Bans in India? Meanwhile, exchanges are booming!

Bans in India? Meanwhile, for exchanges, there is a boom in exchanges! - og image 1024x538WazirX, one of the largest cryptocurrency exchanges serving Indian customers, crashed due to high traffic. The platform recorded a turnover of over $ 270 million in 24 hours, before the site crashed. It is the first time that WazirX, founded in 2018 and taken over by Binance in 2019, has experienced such high trading volume.

And the next day the trades increased!

As the news spread across the crypto community on Sunday April 4, and the platform continued to experience outages and downtime, another record was broken the next day when $ 350 million worth of trades were recorded.

WazirX CEO Nischal Shetty was quoted by Mint: “We have activated scaling systems, which start creating new server instances to accommodate new users. To create new servers, our scaling system relies on several components, one of which is provided by a third-party service provider. Due to such unprecedented and high traffic, we have reached an internal speed limit with our service provider, which has led to the failure to create new servers and the suffocation of our existing servers ”.

Shetty says his cryptocurrency exchange platform is on track to generate $ 1 billion in exchanges every day by the end of this year, provided the proposed ban on cryptocurrencies in India doesn't become a reality. If WazirX reaches this milestone, it will be India's first "crypto unicorn".

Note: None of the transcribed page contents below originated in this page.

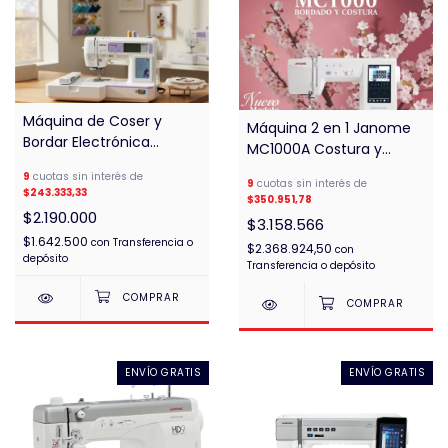
Máquina de Coser y
Máquina 2 en 1 Janome
Bordar Electrónica
MC1000A Costura y
Brother Nv950D Disney
Bordado
9
cuotas sin interés de
9
cuotas sin interés de
$243.333,33
$350.951,78
$2.190.000
$3.158.566
$1.642.500
con
Transferencia o
$2.368.924,50
con
depósito
Transferencia o depósito
ENVÍO GRATIS
ENVÍO GRATIS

Why India wants to ban cryptocurrencies

Previously, Reuters reported that India's central government would consider banning cryptocurrencies in the country and fining miners. However, the government refrained from taking a hard stand on the issue.

Rather, it made it mandatory for cryptocurrency holders - companies and individuals - to disclose their holdings, transactions, profits and losses. The move is seen by the industry as a step towards regulating the cryptocurrency market. India is said to have around 10 million people active in cryptocurrency trading and theirs total investment in cryptocurrencies is around 1,5 billion dollars.

The unprecedented rush to WazirX that led to the site crash is a clear indicator that cryptocurrencies have not lost their appeal, despite conflicting rumors from multiple sources, including the government.

Skepticism about the government's stance towards digital currencies stems from an RBI circular dated April 6, 2018, which prevented RBI-regulated banks from offering banking services to any cryptocurrency exchange. However, the Supreme Court of India on March 4, 2020, quashed the RBI circular, paving the way for normal cryptocurrency trading in the country.